Na ocasião, a companhia nacional alegou que o presidente do trio de árbitros, David Rivkin, seria sócio sênior do escritório de advocacia que teria defendido os interesses da Abengoa em outras ocasiões. O argumento foi acolhido pelo STJ no acórdão:

“O recebimento pelo escritório de advocacia do árbitro presidente de vultosa quantia paga por uma das partes no curso da arbitragem, ainda que não decorrente do patrocínio direto de seus interesses, mas com eles relacionado, configura hipótese objetiva passível de comprometer a isenção do árbitro presidente, podendo ser enquadrada no inciso II do artigo 135 do CPC”, ressaltou o ministro relator João Otávio de Noronha em seu voto.

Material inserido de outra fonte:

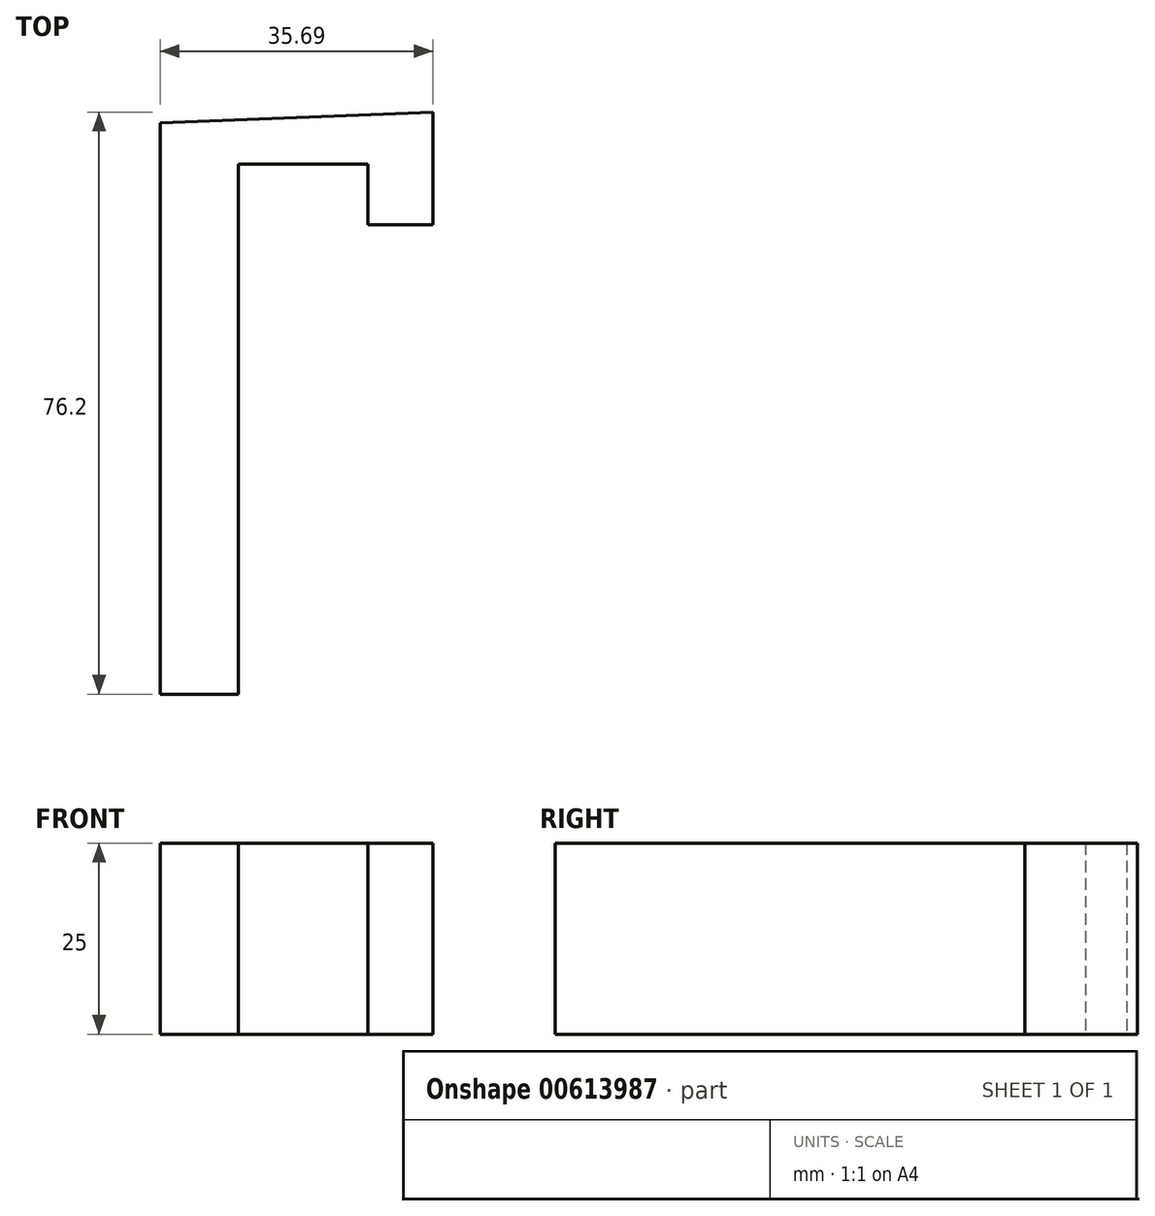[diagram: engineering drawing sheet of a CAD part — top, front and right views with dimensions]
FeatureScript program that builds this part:
annotation { "Feature Type Name" : "Feature", "Feature Type Description" : "" }
export const myFeature = defineFeature(function(context is Context, id is Id, definition is map)
    precondition{}
    {
        {
            var Q0;
            Q0=qCreatedBy(makeId("Top.planeOp"),FACE);
            var sketch = newSketch(context, id + "F0", { "sketchPlane" : qUnion([Q0])});
            skLineSegment(sketch, "E0", {"start": v(-53.68, 29.6) * mm, "end": v(-53.68, -45.18) * mm});
            skLineSegment(sketch, "E1", {"start": v(-53.68, -45.18) * mm, "end": v(-43.48, -45.18) * mm});
            skLineSegment(sketch, "E2", {"start": v(-43.48, -45.18) * mm, "end": v(-43.48, 24.22) * mm});
            skLineSegment(sketch, "E3", {"start": v(-43.48, 24.22) * mm, "end": v(-26.49, 24.22) * mm});
            skLineSegment(sketch, "E4", {"start": v(-26.49, 24.22) * mm, "end": v(-26.49, 16.29) * mm});
            skLineSegment(sketch, "E5", {"start": v(-26.49, 16.29) * mm, "end": v(-17.99, 16.29) * mm});
            skLineSegment(sketch, "E6", {"start": v(-17.99, 16.29) * mm, "end": v(-17.99, 31.02) * mm});
            skLineSegment(sketch, "E7", {"start": v(-17.99, 31.02) * mm, "end": v(-53.68, 29.6) * mm});
            skSolve(sketch);
        }
        {
            var Q0;
            Q0 = qSketchRegion(id + "F0", true);
            extrude(context, id + "F1", {"entities" : qUnion([Q0]), "depth" : 25 * mm, "offsetDistance" : 25 * mm});
        }
    });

O professor Carlos Alberto Carmona também foi alvo de contestação de imparcialidade, em 2020. A Barramares Turismo o acusou de já conhecer anteriormente, ao menos profissionalmente, os advogados pertencentes ao escritório de advocacia da outra parte envolvida – Delta do Parnaíba Empreendimentos, o que culminou na nulidade do caso.

Na decisão, o desembargador do Tribunal de Justiça do Piauí, Luiz Gonzaga Brandão de Carvalho afirma que o professor e árbitro, Carlos Alberto Carmona, “faltou com a verdade ao negar que conhecia advogados do escritório que representa os apelados, então autores no procedimento arbitral”, e cita um parecer do próprio Carmona no documento.

No parecer citado, Carmona afirma que, se uma das partes da arbitragem não for informada sobre as relações existentes entre os árbitros e a outra parte “é natural o sentimento de desconfiança, resultante da informação relevante omitida” e que o dever de revelação é a “pedra de toque neste jogo de confiança-desconfiança”.

O caso mais recente envolve uma briga bilionária entre a Eldorado Brasil Celulose e a indonésia Paper Excellence. A brasileira, pertencente a holding J&F, descobriu que o árbitro Anderson Schreiber, por meio do seu escritório de advocacia, dividia salas, telefones, funcionários e até clientes com o escritório Stocche Forbes, que defende a Paper Excellence.

O árbitro não revelou isso ao assumir o tribunal e deixou o caso após os episódios virem à tona. Apesar das provas e argumentos apresentados pela companhia nacional, que questionou a arbitragem na Justiça, diferentemente dos outros casos citados, a juíza Renata Maciel negou a anulação, em julho desse ano.